The question I am asked most often by couples planning their 2026 wedding is some version of: "Do we need both a photographer and a content creator?" The honest answer is: they do completely different things, and deciding whether you need both requires understanding what each one actually delivers.
What a Content Creator Delivers
A content creator — also called a social media photographer or day-of content creator — is optimized for immediacy. They shoot vertical video and photos formatted for Instagram Stories, Reels, and TikTok. They deliver within 24 to 48 hours. The content is candid, behind-the-scenes, and deliberately casual in its aesthetic: handheld, fast, the functional equivalent of a highly skilled version of what guests do with their iPhones.
This content is genuinely valuable for the social moment around the wedding. The morning-of Stories, the getting-ready Reel, the ceremony clip that goes out the next morning. Couples who are invested in their social presence use it well. It serves a specific function in a specific window of time.
What a Photographer Delivers
A wedding photographer is building something for a different timescale. The images are edited over weeks, not hours. The gallery is structured as a narrative. The quality of light, composition, and emotional specificity is calibrated for a 20×30 print on someone's wall, not a 9:16 screen that will be scrolled past in three seconds. The family portrait that will be the reference point for what everyone looked like at this age. The image that will be shown to people who were not there yet.
These are two completely different artifacts serving two completely different functions: the content creator makes the social story, the photographer makes the archive.
Where Couples Go Wrong
The mistake I see most often: couples assume the photographer will also handle the social content. They assume the fast delivery of behind-the-scenes material is part of the photography package. When it is not, they are disappointed — not because the photography is bad, but because they confused two things that are not the same.

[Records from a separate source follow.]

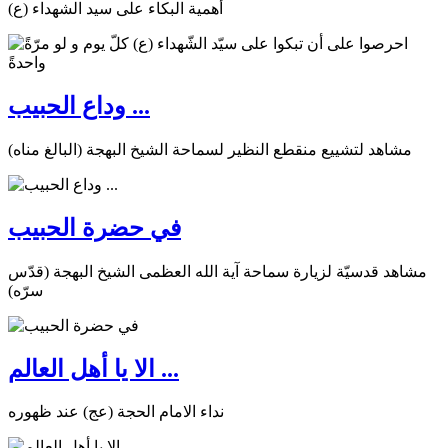
أهمية البكاء على سيد الشهداء (ع)
وداع الحبيب ...
مشاهد لتشييع منقطع النظير لسماحة الشيخ البهجة (البالغ مناه)
في حضرة الحبيب
مشاهد قدسيّة لزيارة سماحة آية الله العظمى الشيخ البهجة (قدّس
سرّه)
الا يا أهل العالم ...
نداء الامام الحجة (عج) عند ظهوره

The opposite mistake also happens: couples invest heavily in content creation and under-invest in photography, reasoning that if they have enough social content they do not really need a proper archive. They realize their error about two years after the wedding, when the social content has aged out of relevance and there is no gallery of lasting quality to replace it.
The Simple Framework
Content creation serves now. Photography serves always. Both can coexist without conflict if they are clearly understood as separate commissions serving separate purposes. Either, underfunded or misunderstood, will leave a gap that the other cannot fill.